さて、冬至だが他の春分、夏至、秋分と違って独特の位置づけだ。

冬至は悪いものがやってくる。

同時に悪いものが去っていく。

日がもっとも弱くなる。

これから日が強くなる。

つまり最悪の日だが、過ぎると自然に良い方向にしか向かない日でもあるから、彼らにとって神と同じ存在の日になる。

畏れ敬い期待する日。

逆転の日という意味もあるのか、人々は日中寝て過ごす。一歩も家や大堂から出ない。そして、日が沈むと同時に起きてどんちゃん騒ぎをする。

それが冬至だ。

ある意味で大晦日や正月のような感じかもしれない。

ちなみに翌日は通常通りだが、基本的に仕事をするのは日の出ている間で、日の出とともに家での朝食、家の仕事を終わってからの公共の仕事だから、時間でいうと9時から10時くらいの出勤。そして冬至の頃は午後四時ころには暗くなるので、その前に帰宅する。だから職業系は夏よりはかなり楽だ。楽といっても寒さは身に染みるが。
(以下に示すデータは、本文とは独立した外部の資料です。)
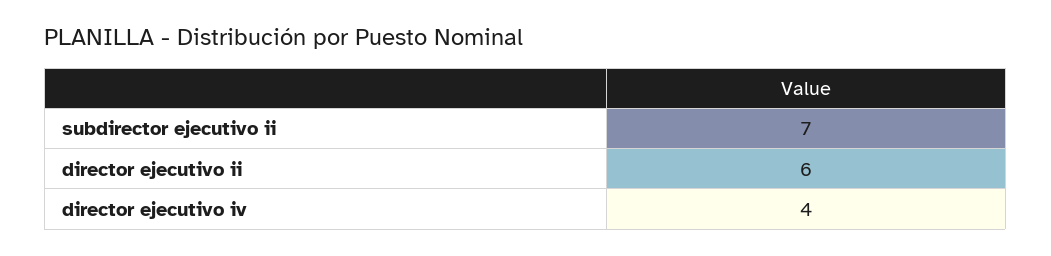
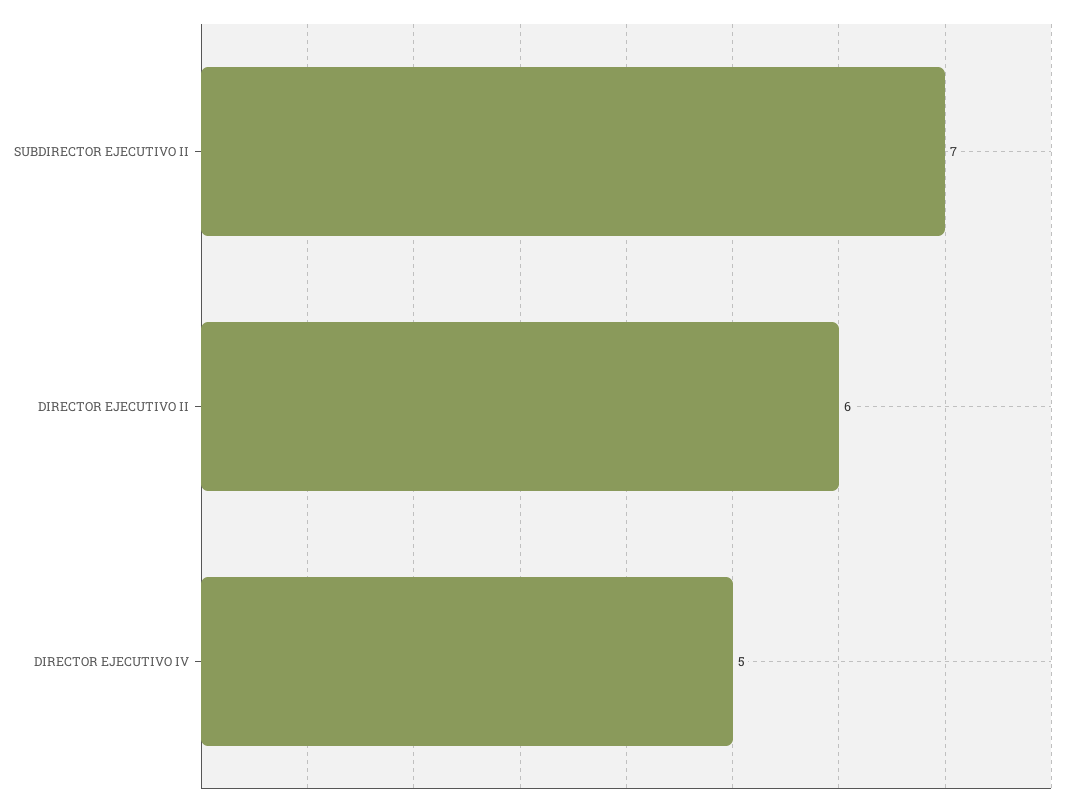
director ejecutivo iv: 4 -> 5

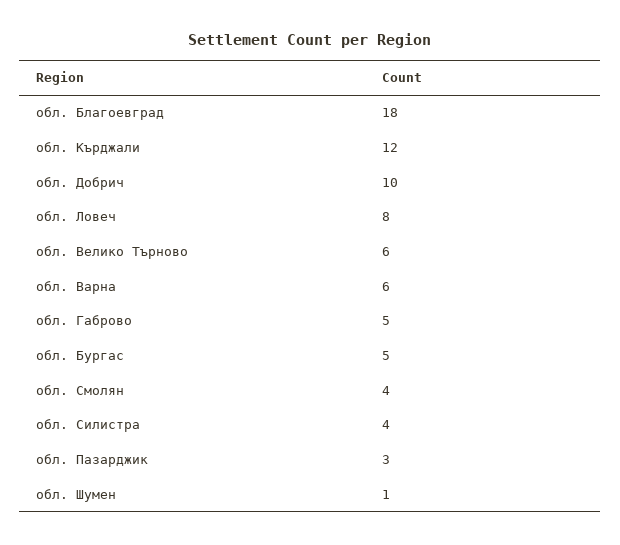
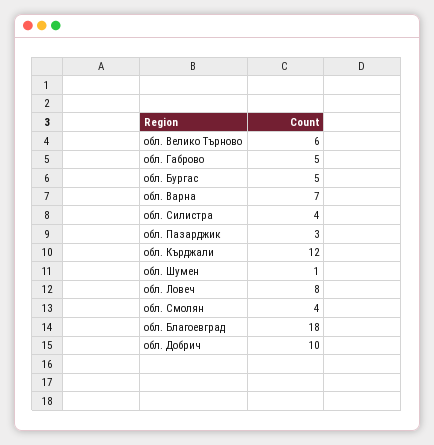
обл. Варна: 6 -> 7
夏至も同じようにどんちゃん騒ぎをするが、夏至のほうは日中も起きているという。そっちはそっちで過酷だ。

そういうわけで、今日は日が昇っても俺も塔の3階で毛皮の布団にくるまりながら、3人の巫女とくっついて寝ている。導きの炎も今日はお休みだ。時折、囲炉裏の火を絶やさないように薪をくべるだけで、すぐに布団にくるまり4人で固まって寝ている。

そう、あの流星を眺めた夜は、レブンノンノの言う通りになったわけで、3人の距離は一気に縮まった。